The resulting dataset of AidWatch Reports and interviews was analysed using qualitative text analysis, with the aim of identifying how the data relates to the norms in Table 1. In each text, mentions of the specific norms in the three groups of aid quantity, allocation and effectiveness were identified, with the view of establishing how NGDOs relate to these. Each mention was then coded based on how much emphasis is placed on it within the text, how much detail or discussion was provided on it, and what context it was mentioned in. We also looked at the wording NGDOs used for each mention of a norm. This approach allowed us to identify which norms NGDOs have been the most active in promoting and the ones they have been less vocal on. The following section presents the results of this exercise, and examines the evidence it provides for the three hypotheses.
Selective norm promotion?
Themes in the AidWatch Reports
The results of the analysis of the AidWatch Reports are summarised in Table 2.
Overview of themes in the AidWatch Reports (2006–2015).
Source: compiled by the authors.
Aid volumes figure very prominently in all AidWatch Reports throughout the 2006 to 2015 period. All reports include very detailed follow-ups on how member states are progressing towards implementing their commitments. Countries failing to show progress are named and shamed. For instance, in 2007, Greece, Italy, Portugal and Spain were singled out as having missed the 2006 interim target of allocating at least 0.39 per cent of their GNI to aid. In 2008, Hungary was shamed as ‘the worst performer’ in regard to its obligation to increase aid. Similar critical assessments were present in later reports, although the rhetoric was scaled down in intensity. Not even the better performing countries (such as Denmark, Ireland, Luxembourg, or Sweden) were spared, as the NGDOs called on these countries to increase aid volumes even more ambitiously. The 2015 AidWatch Report 52 concluded that the EU’s inability to reach the target has ‘eroded the EU’s credibility’. A major reason behind the shortfall in donor spending was the global economic crisis, and European NGDOs acknowledged this. As the crisis hit the EU, the AidWatch Reports turned their attention to the predictability of aid flows, which was couched in language calling on EU governments to adopt either a strict timetable for aid increases, or a law binding them to provide aid above a certain level of GNI. 53
The AidWatch Reports also show that NGDOs contested the way donors report their aid figures. The reports argue that the OECD DAC’s framework on what items can be included in its statistical definition of aid, official development assistance (ODA), is problematic. The 2006 AidWatch Report 54 argued that expenditures related to hosting refugees, debt relief, scholarships to students from developing countries, and security and climate change related expenses should not be counted as ODA, as none of these items contributed directly to poverty reduction in developing countries. Moreover, many of these expenditures stay in the donor country and never reach developing countries. 55 NGDOs insisted that ‘genuine’ aid should be delivered to developing countries and called for a ‘clean up in aid reporting to ensure that the only aid that is counted is aid that saves lives and not simply that which saves face’. 56 The language used to shame the individual member states was at times rather harsh, for instance, Austria, Germany, Greece, Italy, Portugal, and Spain were warned that they will face a ‘serious embarrassment’ if they do not stop inflating aid. 57 The shaming of countries relating to counting expenditure on supposedly non-developmental items remained a continuous feature of the reports, and has gained even more ground during the European refugee crisis, when many donors diverted parts of their to financing refugee costs. 58
Aid allocation norms rarely figured prominently in the AidWatch Reports. There were sporadic calls on donors for greater focus on poverty and more aid to the poorest countries. Reducing the number of countries and sectors that a donor supports, and thus reducing the fragmentation of scarce aid resources, also received relatively few mentions and were never elaborated in detail. Greater calls for focusing aid to poor countries really only began to emerge after 2010. The central theme of the 2010 report for example was the need to focus on poverty reduction and argued that member states need to increase aid to reach the poverty target of the MDGs. 59 Countries which were perceived to have a low poverty focus were regularly shamed in the reports, 60 and many countries were charged with what NGDOs termed as ‘politically motivated aid spending’, that is, using aid for security purposes or to reduce migration.

* [Raw data]
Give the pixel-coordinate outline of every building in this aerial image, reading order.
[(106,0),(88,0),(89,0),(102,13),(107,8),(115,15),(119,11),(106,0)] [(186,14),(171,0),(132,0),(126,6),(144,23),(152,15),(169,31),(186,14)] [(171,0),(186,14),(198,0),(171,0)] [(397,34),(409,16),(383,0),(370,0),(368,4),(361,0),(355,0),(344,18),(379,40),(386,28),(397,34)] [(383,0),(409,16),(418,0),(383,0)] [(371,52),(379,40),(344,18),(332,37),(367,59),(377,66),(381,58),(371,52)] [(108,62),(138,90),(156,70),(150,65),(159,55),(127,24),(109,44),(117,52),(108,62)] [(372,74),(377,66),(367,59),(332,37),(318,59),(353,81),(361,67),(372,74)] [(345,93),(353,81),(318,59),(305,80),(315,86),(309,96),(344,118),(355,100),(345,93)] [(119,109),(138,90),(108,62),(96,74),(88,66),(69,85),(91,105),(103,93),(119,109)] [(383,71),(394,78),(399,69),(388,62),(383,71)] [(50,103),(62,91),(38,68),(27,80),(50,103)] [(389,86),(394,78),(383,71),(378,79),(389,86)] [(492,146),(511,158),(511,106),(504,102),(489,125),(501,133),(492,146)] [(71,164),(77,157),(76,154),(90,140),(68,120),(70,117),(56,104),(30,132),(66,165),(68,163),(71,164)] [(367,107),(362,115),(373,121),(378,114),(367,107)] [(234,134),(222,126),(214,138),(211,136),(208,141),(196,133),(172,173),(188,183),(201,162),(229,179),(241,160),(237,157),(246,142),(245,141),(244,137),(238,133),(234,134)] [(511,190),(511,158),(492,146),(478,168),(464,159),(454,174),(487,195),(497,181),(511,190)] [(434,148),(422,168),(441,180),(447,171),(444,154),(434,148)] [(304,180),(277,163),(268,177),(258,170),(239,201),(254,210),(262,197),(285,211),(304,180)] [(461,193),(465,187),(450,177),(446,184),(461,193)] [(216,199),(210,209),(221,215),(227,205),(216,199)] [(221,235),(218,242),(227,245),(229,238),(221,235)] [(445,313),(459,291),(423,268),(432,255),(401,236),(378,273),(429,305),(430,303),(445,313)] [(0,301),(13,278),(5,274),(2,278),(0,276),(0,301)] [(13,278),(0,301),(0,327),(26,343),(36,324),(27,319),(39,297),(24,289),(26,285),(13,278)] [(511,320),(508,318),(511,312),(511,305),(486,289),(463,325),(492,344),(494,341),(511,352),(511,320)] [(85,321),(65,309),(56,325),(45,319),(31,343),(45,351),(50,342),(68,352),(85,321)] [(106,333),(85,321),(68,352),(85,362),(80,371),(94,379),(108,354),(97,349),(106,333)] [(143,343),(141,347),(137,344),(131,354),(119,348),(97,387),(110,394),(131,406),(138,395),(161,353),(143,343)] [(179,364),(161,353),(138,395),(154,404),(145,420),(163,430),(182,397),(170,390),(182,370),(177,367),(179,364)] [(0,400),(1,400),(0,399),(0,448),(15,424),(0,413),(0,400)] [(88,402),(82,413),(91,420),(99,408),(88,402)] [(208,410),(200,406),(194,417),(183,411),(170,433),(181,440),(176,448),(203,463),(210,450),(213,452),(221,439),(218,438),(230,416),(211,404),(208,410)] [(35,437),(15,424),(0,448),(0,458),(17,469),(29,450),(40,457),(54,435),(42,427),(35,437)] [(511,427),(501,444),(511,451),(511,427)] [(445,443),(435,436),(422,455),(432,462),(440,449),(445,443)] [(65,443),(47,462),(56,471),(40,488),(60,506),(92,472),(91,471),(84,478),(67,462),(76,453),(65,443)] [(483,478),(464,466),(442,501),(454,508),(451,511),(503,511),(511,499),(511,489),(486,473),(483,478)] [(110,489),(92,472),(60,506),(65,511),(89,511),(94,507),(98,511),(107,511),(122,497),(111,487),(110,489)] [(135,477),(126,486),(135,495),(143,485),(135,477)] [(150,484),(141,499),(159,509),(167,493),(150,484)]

* [Prompt 1] Decide whether each statement agrees with the AidWatch excerpt, answering yes or no and quoting the words of the excerpt that settle it: (a) In 2008 Hungary was named the worst performer on its obligation to increase aid. (b) Aid allocation norms figured prominently in the AidWatch Reports. (c) The 2006 AidWatch Report argued that debt relief should be counted as ODA.
* [Prompt 2] Reproduce the part of the AidWatch excerpt that begins with the words "Selective norm promotion?" and stops after the words "by the authors.".
This data has no connection to the AidWatch excerpt.

* [Final answer 1]
(a) Yes: "In 2008, Hungary was shamed as ‘the worst performer’ in regard to its obligation to increase aid."
(b) No: "Aid allocation norms rarely figured prominently in the AidWatch Reports."
(c) No: "expenditures related to hosting refugees, debt relief, scholarships to students from developing countries, and security and climate change related expenses should not be counted as ODA"

* [Final answer 2]
Selective norm promotion?
Themes in the AidWatch Reports
The results of the analysis of the AidWatch Reports are summarised in Table 2.
Overview of themes in the AidWatch Reports (2006–2015).
Source: compiled by the authors.